Во всем был Хозяин счастлив, только с детьми ему не повезло.
К обеду, само собой разумеется, был приглашен и летчик Аморт, но он отвертелся. Хочет отдохнуть от старика, сказал он своей молодой жене. Это не человек, а машина какая-то!
За обедом Казмар был в приподнятом настроении. В Италии он очень выгодно приобрел по клирингу партию искусственного хлопка, значительно более дешевого, чем натуральный. Кроме того, он подписал два выгодных договора на военные поставки с итальянским командованием в Абиссинии и с губернатором Ливии. Хозяин вернулся загорелый, обветренный и помолодевший, полный новых планов, начинаний, воодушевленный тем, как в Италии строят новую империю. Дуче приказал вывесить во всех гимнастических залах карты старой римской империи, чтобы у мальчиков из фашистской организации «Валила» великая цель была перед глазами.
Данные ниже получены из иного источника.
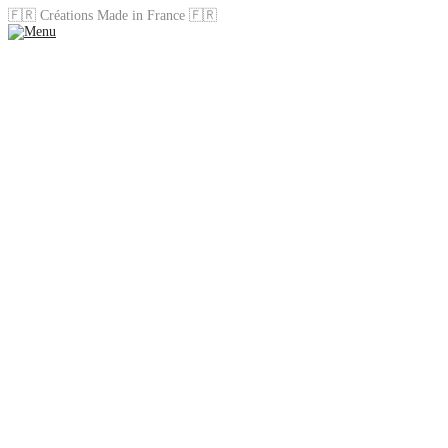
🇫🇷 Créations Made in France 🇫🇷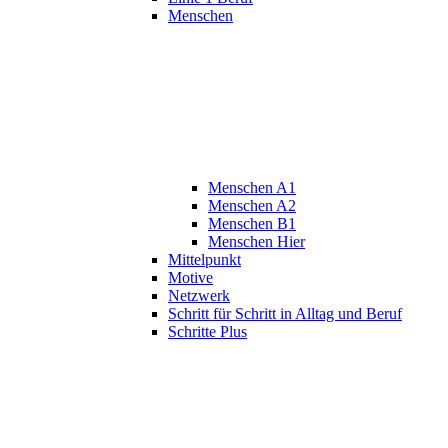
Menschen
Menschen A1
Menschen A2
Menschen B1
Menschen Hier
Mittelpunkt
Motive
Netzwerk
Schritt für Schritt in Alltag und Beruf
Schritte Plus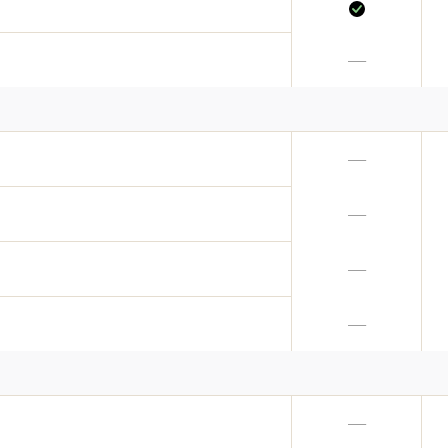
—
—
—
—
—
—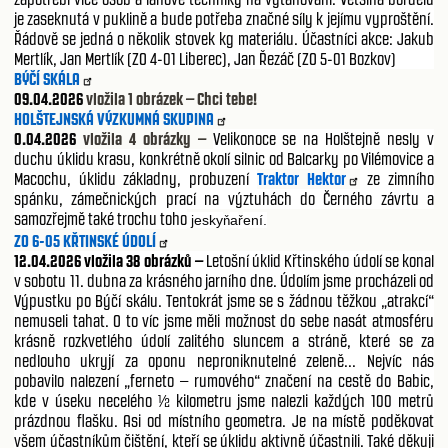
je zaseknutá v puklině a bude potřeba značné síly k jejímu vyproštění.
Řádově se jedná o několik stovek kg materiálu. Účastníci akce: Jakub
Mertlík, Jan Mertlík (ZO 4-01 Liberec), Jan Řezáč (ZO 5-01 Bozkov)
BÝČÍ SKÁLA
09.04.2026
vložila 1 obrázek – Chci tebe!
HOLŠTEJNSKÁ VÝZKUMNÁ SKUPINA
0.04.2026
vložila 4 obrázky –
Velikonoce se na Holštejně nesly v
duchu úklidu krasu, konkrétně okolí silnic od Balcarky po Vilémovice a
Macochu, úklidu základny, probuzení
Traktor Hektor
ze zimního
spánku, zámečnických prací na výztuhách do Černého závrtu a
samozřejmě také trochu toho
jesky
a
ení.
ň
ř
ZO 6-05 KŘTINSKÉ ÚDOLÍ
12.04.2026
vložila 38 obrázků –
Letošní úklid Křtinského údolí se konal
v sobotu 11. dubna za krásného jarního dne. Údolím jsme procházeli od
Výpustku po Býčí skálu. Tentokrát jsme se s žádnou těžkou „atrakcí“
nemuseli tahat. O to víc jsme měli možnost do sebe nasát atmosféru
krásně rozkvetlého údolí zalitého sluncem a stráně, které se za
nedlouho ukryjí za oponu neproniknutelné zeleně... Nejvíc nás
pobavilo nalezení „ferneto – rumového“ značení na cestě do Babic,
kde v úseku necelého ½ kilometru jsme nalezli každých 100 metrů
prázdnou flašku. Asi od místního geometra. Je na místě poděkovat
všem účastníkům čištění, kteří se úklidu aktivně účastnili. Také děkuji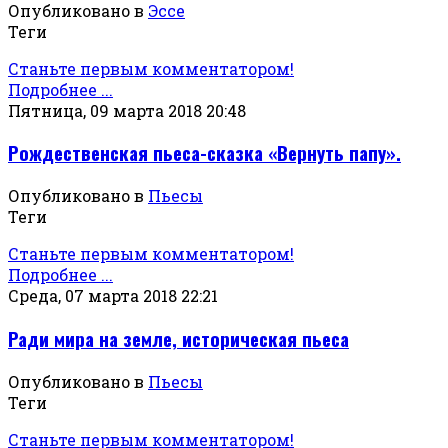
Опубликовано в
Эссе
Теги
Станьте первым комментатором!
Подробнее ...
Пятница, 09 марта 2018 20:48
Рождественская пьеса-сказка «Вернуть папу».
Опубликовано в
Пьесы
Теги
Станьте первым комментатором!
Подробнее ...
Среда, 07 марта 2018 22:21
Ради мира на земле, историческая пьеса
Опубликовано в
Пьесы
Теги
Станьте первым комментатором!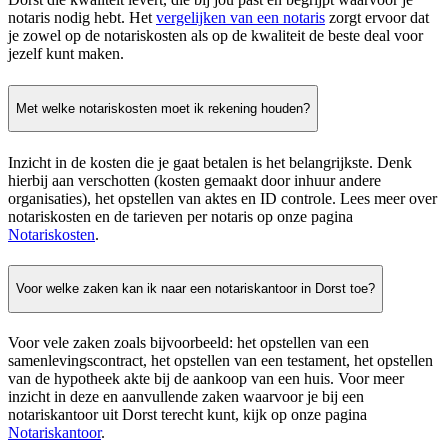
notaris nodig hebt. Het
vergelijken van een notaris
zorgt ervoor dat
je zowel op de notariskosten als op de kwaliteit de beste deal voor
jezelf kunt maken.
Met welke notariskosten moet ik rekening houden?
Inzicht in de kosten die je gaat betalen is het belangrijkste. Denk
hierbij aan verschotten (kosten gemaakt door inhuur andere
organisaties), het opstellen van aktes en ID controle. Lees meer over
notariskosten en de tarieven per notaris op onze pagina
Notariskosten
.
Voor welke zaken kan ik naar een notariskantoor in Dorst toe?
Voor vele zaken zoals bijvoorbeeld: het opstellen van een
samenlevingscontract, het opstellen van een testament, het opstellen
van de hypotheek akte bij de aankoop van een huis. Voor meer
inzicht in deze en aanvullende zaken waarvoor je bij een
notariskantoor uit Dorst terecht kunt, kijk op onze pagina
Notariskantoor
.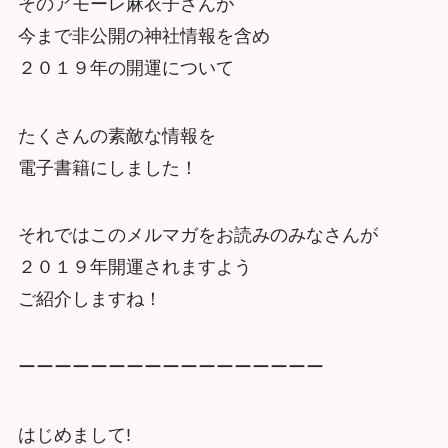
そのアモーレ麻衣子さんが
今まで非公開の神社情報を含め
２０１９年の開運について
たくさんの素敵な情報を
電子書籍にしました！
それではこのメルマガをお読みのみなさんが
２０１９年開運されますよう
ご紹介しますね！
ーーーーーーーーーーーーーーーーー
はじめまして!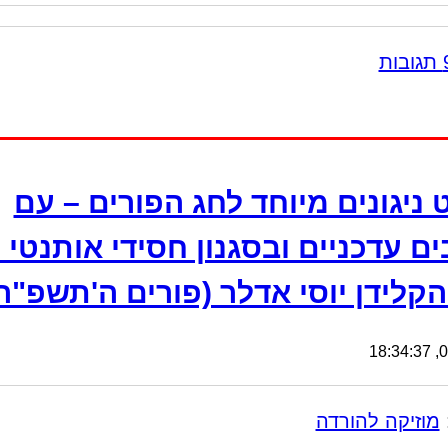
 ניגונים מיוחד לחג הפורים – עם
ם עדכניים ובסגנון חסידי אותנטי 
קלידן יוסי אדלר (פורים ה'תשפ"ה
04
מוזיקה להורדה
— Как у «гитлеровской молодежи», — говорил Карел Выкоукал. — Недавно я был в Дрездене…
— Вот дерьмо! — в Казмаре сказался человек из народа. Хозяин не любил Карела, а не только «гитлеровскую молодежь». — Видеть не могу этих мальчишек в белых чулках! — воскликнул он. — Зато там, в Италии, превосходные ребята, настоящие древние римляне.
— Всякая сила — зло, — устало произнес Розенштам.
— Зло? Благословение божие, если она в руках хорошего человека! Если бы у нас, в наших цивилизованных странах, были такие превосходные шоссе, какие построили итальянцы в Африке вдоль моря, вплоть до египетской границы!
Автострады, которым Хозяин завидует. С величайшим любопытством осматривал он итальянские ирригационные работы в Ливии и работы по осушению понтийских болот в метрополии. Он стоял в Риме на Форо Муссолини, на этом лучшем стадионе мира. Это их Голодная стена [105] из каррарского мрамора. Этим, по словам Хозяина, думают разрешить кризис!
— Боюсь, — простодушно заметил Розенштам, — что значительно радикальнее кризис разрешили на итальянских военных заводах.
105
Голодная стена— построена в Праге в 1360 г. по приказу короля Карла IV, надеявшегося таким образом обеспечить работой неимущих.